Rewrite each of the records below, putting "Write out" in place of "Transcribe" and leaving everything else unchanged.

[START OF RECORDS TO PROCESS]

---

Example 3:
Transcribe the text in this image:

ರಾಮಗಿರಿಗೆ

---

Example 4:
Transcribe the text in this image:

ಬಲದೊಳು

[END OF RECORDS TO PROCESS]

TASK SOLUTION:
---

Example 3:
Write out the text in this image:

ರಾಮಗಿರಿಗೆ

---

Example 4:
Write out the text in this image:

ಬಲದೊಳು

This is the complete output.